Mitigation is defined as “sustained action that reduces or eliminates long-term risk to people and property from natural hazards and their effects.”  Mitigation is the ongoing effort to lessen the impact disasters may have on people and property.  Mitigation involves such activities as avoiding construction in high-risk areas such as floodplains, engineering buildings to withstand wind and earthquakes, and more.

Preparedness is simply preparing for an emergency before it occurs.  Obviously, it is important to not just plan, but to prepare as well.  The key to effective emergency management is being ready to provide a rapid emergency response.  Being ready includes training and exercises as well as logistics. Everyone needs to be prepared.

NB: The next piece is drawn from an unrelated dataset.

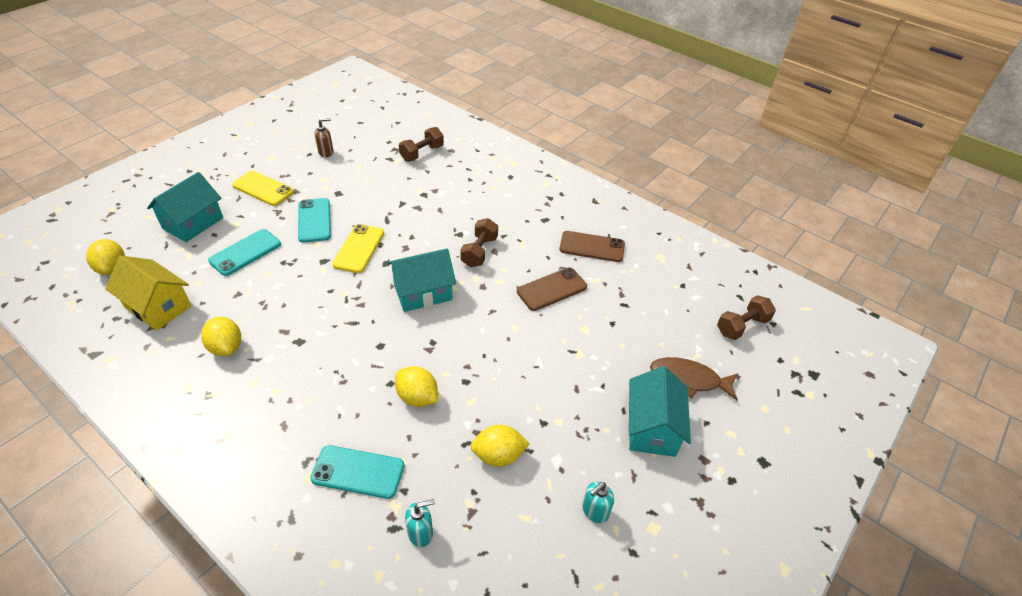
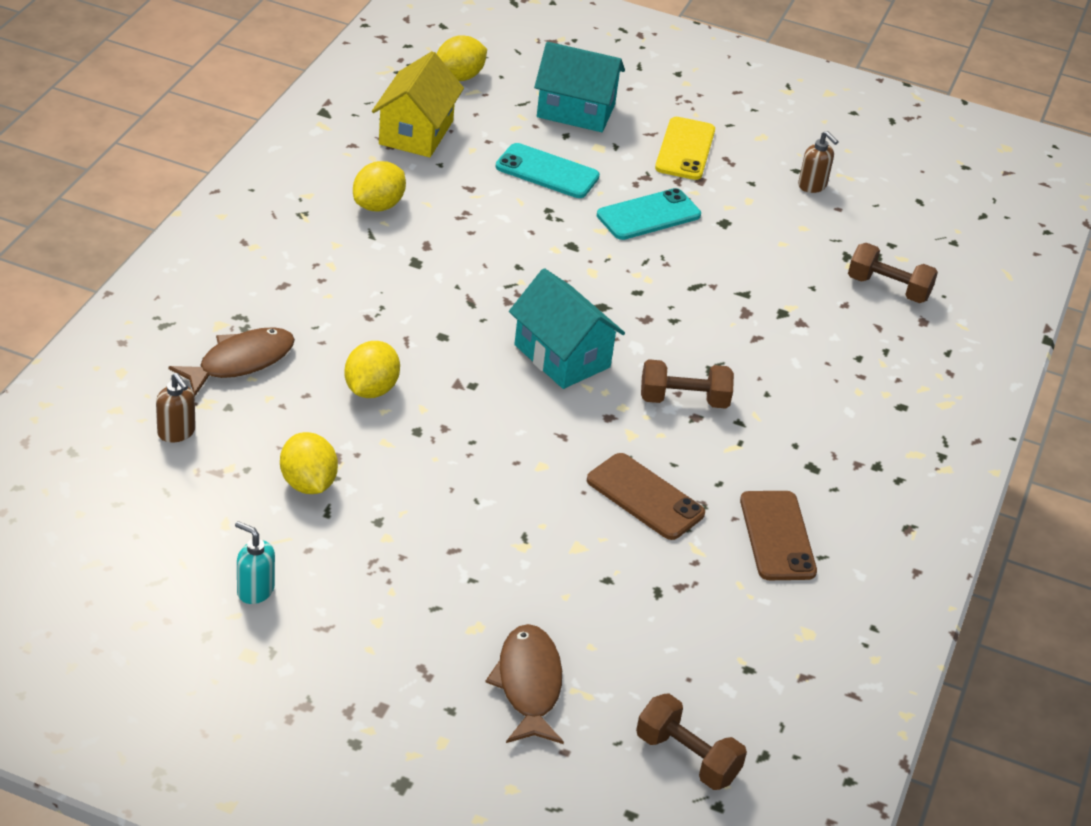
camera: 70 degrees right, 5 degrees down
(358, 472) = (240, 362): turquoise phone -> brown fish
(359, 248) = (616, 273): yellow phone -> none
(421, 533) = (176, 432): turquoise soap dispenser -> brown soap dispenser
(652, 428) = (415, 643): turquoise house -> none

Response includes the action of responding to an emergency.  Trained and equipped personnel will be required to deal with any emergency situation.

Recovery is the process of returning to normal.  Salvage, resumption of business processes, and repair are typical recovery tasks

The University of Mary Washington recoginizes that all of these steps are necessary to provide a safe and productive environment for all Faculty, Staff and Students.

The University is fully NIMS/ICS compliant and has an onsite Emergency Operation Center that can be activated 24/7. The University Emergency Operations Team train frequently on all hazards related to Campus Life as well as local disasters that could effect the University. UMW is also fully intergrated with local Emergency Responders from jurisdictions supported departments.